Thanks, I've sent a mail to cct@cer.ie, and if I can find anyone else to complain to, I will post here.


----------



## ClubMan (2 Oct 2008)

*Re: Who can I complain to about the ESB*

[broken link removed] 										[broken link removed]


----------



## caryatnid (2 Oct 2008)

*Re: Who can I complain to about the ESB*



ClubMan said:


> [broken link removed]                                         [broken link removed]


Thanks - I've mailed the Regulator and the ESB complaints process doesn't seem to work at all for me. I've been communicating with them quite literally for months, I have clearly been overcharged, the account shut down, as far as I can see the reason I haven't received the cheque has been due to plain laziness. That's why I feel I need the help of a higher authority.


----------



## colin79ie (2 Oct 2008)

*Re: Who can I complain to about the ESB*

They are answerable to no-one, much like most state agencies


----------



## ClubMan (2 Oct 2008)

*Re: Who can I complain to about the ESB*



colin79ie said:


> They are answerable to no-one much like most state agencies


Neither of these comments is actually true.


----------



## bond-007 (2 Oct 2008)

*Re: Who can I complain to about the ESB*

Effectively they are true.


----------



## ClubMan (2 Oct 2008)

*Re: Who can I complain to about the ESB*



bond-007 said:


> Effectively they are true.


No


There is an energy regulator as mentioned above
For state bodies there is an ombudsman
_ESB _is not a "state agency"


----------



## marwal (2 Oct 2008)

*Re: Who can I complain to about the ESB*

the esb are a total nightmare to deal with whether its on a building site ,in a meeting or as a domestic customer.most of the employees (not all) are heavily unionisied and will exercise their right to make life difficult for anyone who crosses them!They have to be handled like eggs


----------



## bond-007 (2 Oct 2008)

*Re: Who can I complain to about the ESB*

I can confirm their call centre is a nightmare to deal with.


----------



## Lollix (3 Oct 2008)

*Re: Who can I complain to about the ESB*

I have found the ESB call centre to be one of the better ones, but maybe I've just been lucky the few times I rang them. 1850 372 372 is worth a try, if you get a fairly decent person they should sort you out. Don't attack them, appeal to their better nature and tell them you want to nail this issue once and for all.


----------



## marwal (3 Oct 2008)

*Re: Who can I complain to about the ESB*



Lollix said:


> I have found the ESB call centre to be one of the better ones, but maybe I've just been lucky the few times I rang them. 1850 372 372 is worth a try, if you get a fairly decent person they should sort you out. Don't attack them, appeal to their better nature and tell them you want to nail this issue once and for all.

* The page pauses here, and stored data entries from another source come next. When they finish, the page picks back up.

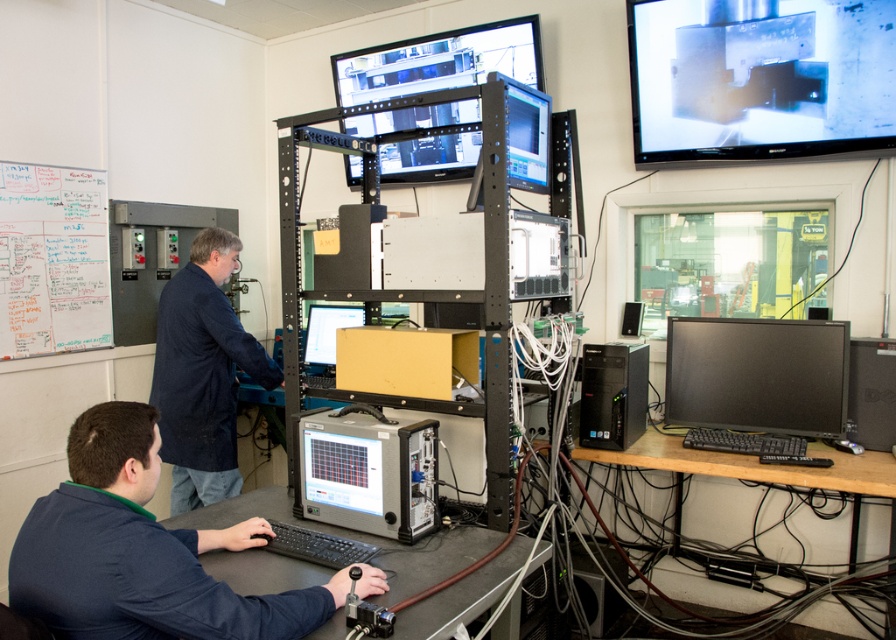
Question: Does metallic silver monitor at upper right have a larger size compared to black matte monitor at lower right?

Choices:
 (A) no
 (B) yes

Answer: (B)

Question: Among these objects, which one is farthest from the camera?

Choices:
 (A) matte black monitor at center
 (B) whiteboard at left

Answer: (A)

Question: Can you confirm if dark blue fabric at left is positioned below black matte monitor at lower right?

Choices:
 (A) no
 (B) yes

Answer: (B)

Question: Does whiteboard at left appear on the right side of black plastic computer tower at center?

Choices:
 (A) no
 (B) yes

Answer: (A)

Question: Which point is farther to the camera?

Choices:
 (A) whiteboard at left
 (B) dark blue fabric at left
 (C) matte black monitor at center

Answer: (C)

Question: Estimate the real-world distances between objects in this image. Which object is farther from the black plastic computer tower at center?

Choices:
 (A) matte black monitor at upper center
 (B) matte black monitor at center
 (C) gray metallic computer at center
 (D) whiteboard at left

Answer: (D)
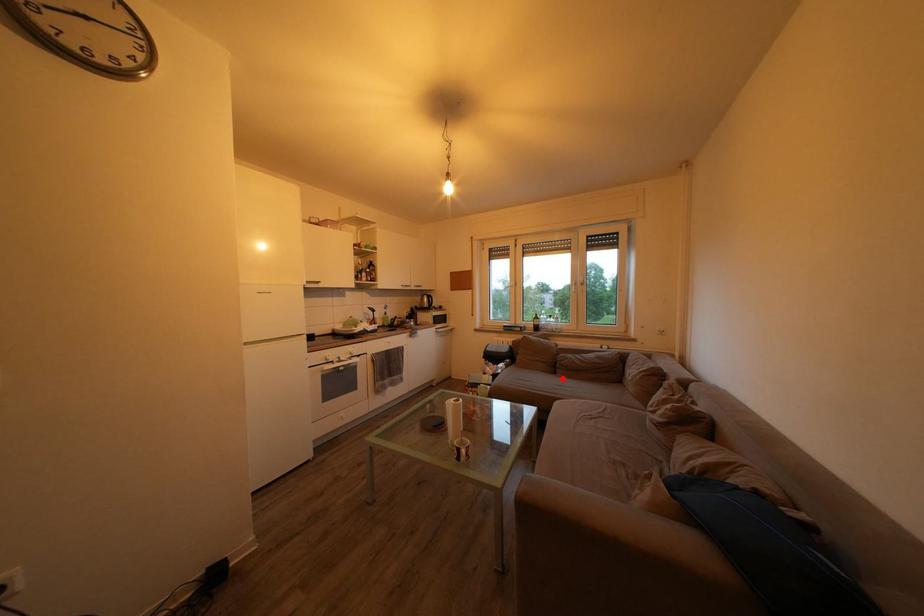
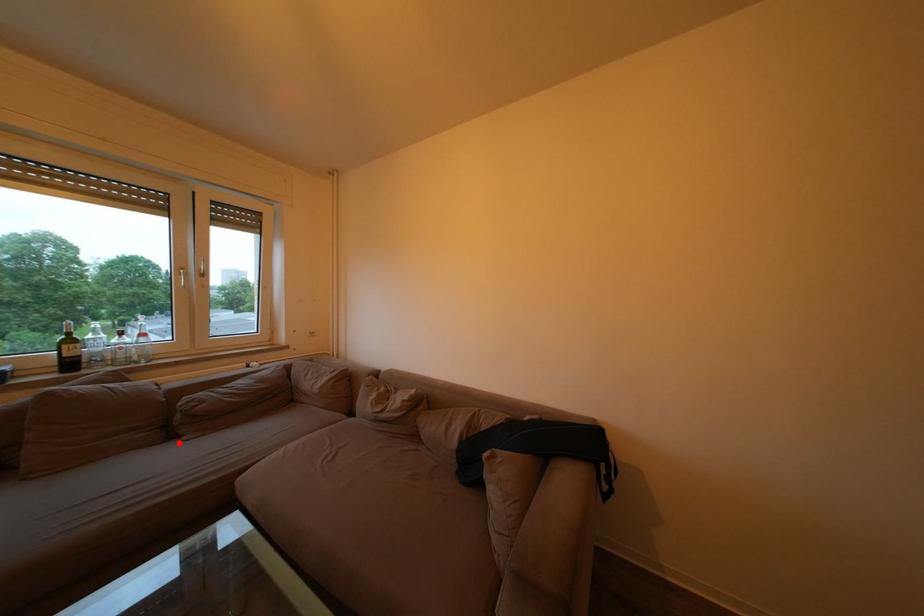
I am providing you with two images of the same scene from different viewpoints. A red point is marked on the first image and another point is marked on the second image. Does the point marked in image1 correspond to the same location as the one in image2?

Yes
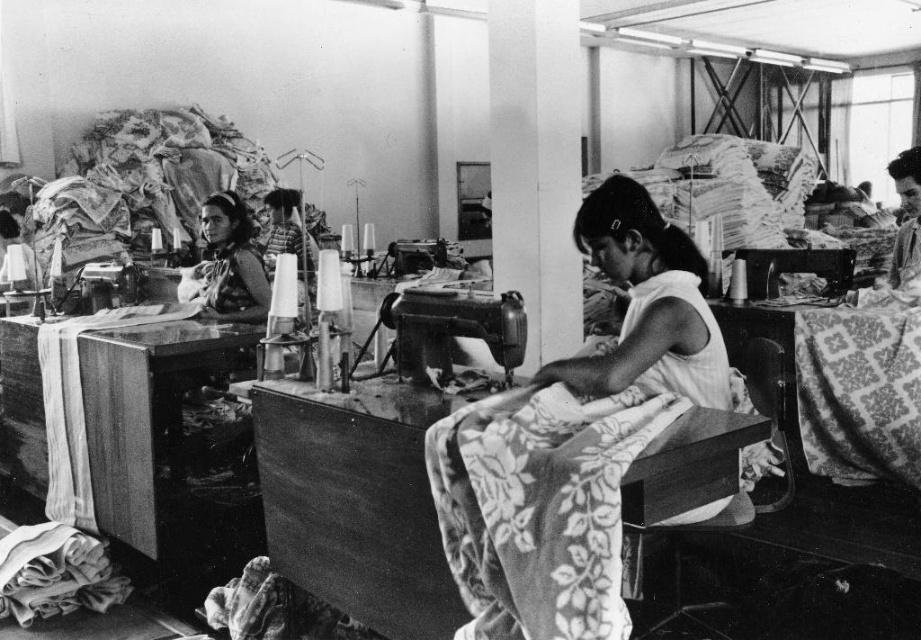
You are standing in the sewing workshop and want to reach both the point at coordinates (836, 403) and the point at coordinates (10, 602). Which point is closer to you?

Point (10, 602) is closer to you because it is less further to the camera than point (836, 403).

You are a tailor working in this sewing workshop. You need to place a new roll of fabric that is 1.2 meters tall. Can the white fabric at center and the metallic sewing machine at center accommodate this new roll in terms of height?

The white fabric at center is taller than the metallic sewing machine at center. Since the new roll is 1.2 meters tall, it can be placed where the white fabric at center is located as it has sufficient height. However, the metallic sewing machine at center may not have enough space due to its shorter height.

You are a tailor in the sewing workshop and need to choose between the patterned fabric at center and the soft cotton fabric at lower left. Which fabric has a bigger size available?

The patterned fabric at center has a larger size compared to the soft cotton fabric at lower left, so the patterned fabric at center is the bigger one available.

 in other words handle them like eggs


----------



## bond-007 (3 Oct 2008)

*Re: Who can I complain to about the ESB*

Indeed.


----------



## Hillsalt (3 Oct 2008)

caryatnid said:


> Hi, I have an issue with the ESB who owe me in access of 800e due to overcharging. I am trying to get this refund for many months now, and have also cancelled my account with them. Please does anyone know who I can complain to to get my money? I cannot find anything online so far.
> 
> Kind Regards.



Does your closing bill say  *€800  due to you*? If you don't have that, then you've got hard battle to fight.


----------



## picene (4 Oct 2008)

if your last bill says 800 credit then send a bill telling them they have 30 days to pays or you will be charging them interest per day


----------



## jhegarty (4 Oct 2008)

Small claims case possible ?


----------



## bond-007 (4 Oct 2008)

Nope, small claims cannot be used to collect a debt.


----------



## caryatnid (6 Oct 2008)

Hillsalt said:


> Does your closing bill say *€800 due to you*? If you don't have that, then you've got hard battle to fight.

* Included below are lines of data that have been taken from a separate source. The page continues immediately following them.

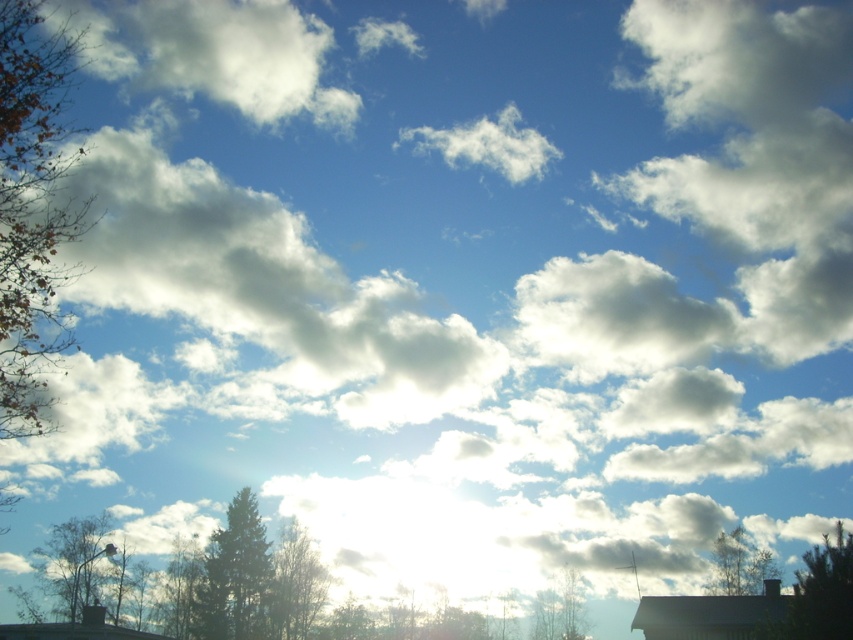
You are standing at the camera position and want to reach the point marked at coordinates point (13, 3). If your walking speed is 3 feet per second, how many seconds will it take you to reach that point?

The distance between point (13, 3) and the camera is 56.30 feet. At a walking speed of 3 feet per second, it will take approximately 18.77 seconds to reach the point.

You are an artist trying to sketch the scene. You need to decide which object to draw first based on their sizes. Which one should you start with, the white fluffy cloud at center or the green leafy tree at lower left?

You should start with the white fluffy cloud at center because its width surpasses that of the green leafy tree at lower left, making it larger and possibly requiring more attention first.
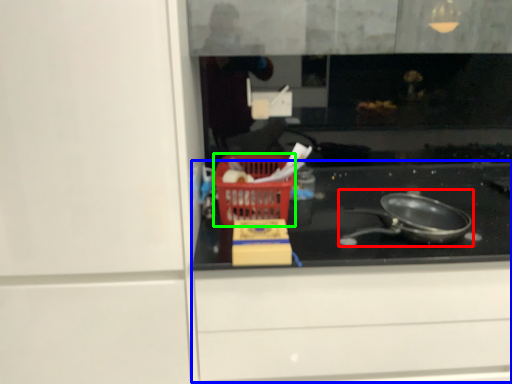
Question: Considering the real-world distances, which object is farthest from frying pan (highlighted by a red box)? cabinetry (highlighted by a blue box) or basket (highlighted by a green box)?

Choices:
 (A) cabinetry
 (B) basket

Answer: (B)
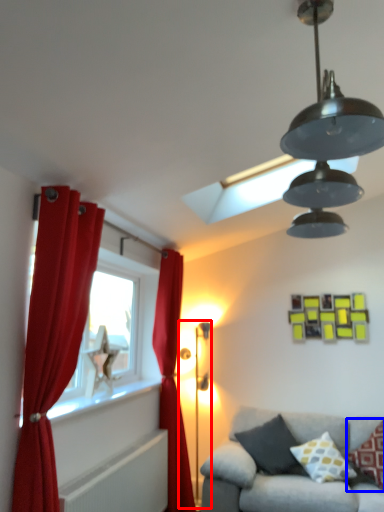
Question: Which object appears farthest to the camera in this image, table lamp (highlighted by a red box) or pillow (highlighted by a blue box)?

Choices:
 (A) table lamp
 (B) pillow

Answer: (A)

Hi - yes it does. When I talk to them there is no issue agreeing that I am owed the money - I have the issue actually getting the cheque.


----------



## bamboozle (6 Oct 2008)

i'd actually mail a local TD or councillor and get them on the case!  some can be very helpful!


----------



## Nutso (7 Oct 2008)

Do you have a current ESB account in a different property?  I have had more success transferring credit on one account to another than actually getting a cheque paid out.  It might be another option.


----------



## amisafe (16 Oct 2008)

You cancelled your ESB account> Just curious , do you no longer have an electricity supply??


----------



## extopia (16 Oct 2008)

ESB is not the only electricity provider in the country.


----------



## amisafe (20 Oct 2008)

extopia said:


> ESB is not the only electricity provider in the country.


 
Really? Thats news to me! Who else provides electricity in Ieland?


----------